Does a company’s share price reflect its fair value? The answer, say advocates of the efficient-market hypothesis, is yes. In their view of investing, the price of any asset is essentially a reflection of all that is known about it, and the markets in which it trades.

Yet not all forms of information can be correctly or even adequately priced. Legal matters are a case in point. For example, once we learn a company has a contractual dispute, what value or risk do we attach to it? What about the reputational damage that could come from an executive’s criminal charge? Is it ever even possible to know what is happening in patent litigation? And how might we factor a long-running fraud investigation into our assumptions about a company’s future value?

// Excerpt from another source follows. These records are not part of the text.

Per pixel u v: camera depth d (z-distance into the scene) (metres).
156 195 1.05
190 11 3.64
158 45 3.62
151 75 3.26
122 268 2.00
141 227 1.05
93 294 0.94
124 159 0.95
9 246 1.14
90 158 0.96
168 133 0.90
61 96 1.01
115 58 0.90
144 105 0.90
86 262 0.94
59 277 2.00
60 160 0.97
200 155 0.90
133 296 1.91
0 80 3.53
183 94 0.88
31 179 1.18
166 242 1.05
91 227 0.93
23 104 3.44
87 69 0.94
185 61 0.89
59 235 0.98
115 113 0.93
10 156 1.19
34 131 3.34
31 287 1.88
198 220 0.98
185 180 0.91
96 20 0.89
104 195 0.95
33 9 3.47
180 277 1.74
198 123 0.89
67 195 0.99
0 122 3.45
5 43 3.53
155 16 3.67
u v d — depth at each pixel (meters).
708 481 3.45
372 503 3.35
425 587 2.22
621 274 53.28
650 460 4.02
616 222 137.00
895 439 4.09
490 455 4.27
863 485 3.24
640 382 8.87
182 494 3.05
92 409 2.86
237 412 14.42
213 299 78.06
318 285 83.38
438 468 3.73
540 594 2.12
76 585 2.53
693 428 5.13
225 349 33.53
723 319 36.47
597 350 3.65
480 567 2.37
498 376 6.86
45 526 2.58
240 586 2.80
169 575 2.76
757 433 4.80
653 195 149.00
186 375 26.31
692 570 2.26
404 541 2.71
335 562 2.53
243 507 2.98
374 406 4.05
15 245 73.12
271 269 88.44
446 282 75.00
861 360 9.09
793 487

Eventually, most long-term investors will encounter some type of litigious information asymmetry. Unfortunately, even companies find it hard to quantify the accompanying risk, as much as a chief executive might press his or her general counsel or law firm for a definitive, cold number. Even if you view legal risk as a necessary part of doing business – alongside currency swings, the occasional asset impairment and insurance – there may come a time when investing means making a mini-judgement of your own.

Expert opinion

Then again, it is possible to profit from special situations where legal disputes are involved. For proof, one only need look at a share price chart for Burford Capital (BUR), one of the London Stock Exchange’s true success stories of recent years.

For those who haven’t been briefed, Burford is the largest provider of investment capital to lawyers and clients engaged in major litigation and arbitration. In particular, Burford offers funding for companies with a civil litigation case they might be unable to pursue for either financial reasons or due to time constraints, in return for a cut of the amount awarded by the courts in the event of a successful legal outcome. Some of Burford’s cases are enormous. Following the acquisition of Gerchen Keller Capital last year, the group has been bankrolling a £14bn claim against Mastercard on behalf of British payment cardholders. Its stake in the Petersen Group’s $3bn (£2.2bn) lawsuit against Argentina has already generated more than $100m in cash profits, following its disposal of 25 per cent of its entitlement in the case to date.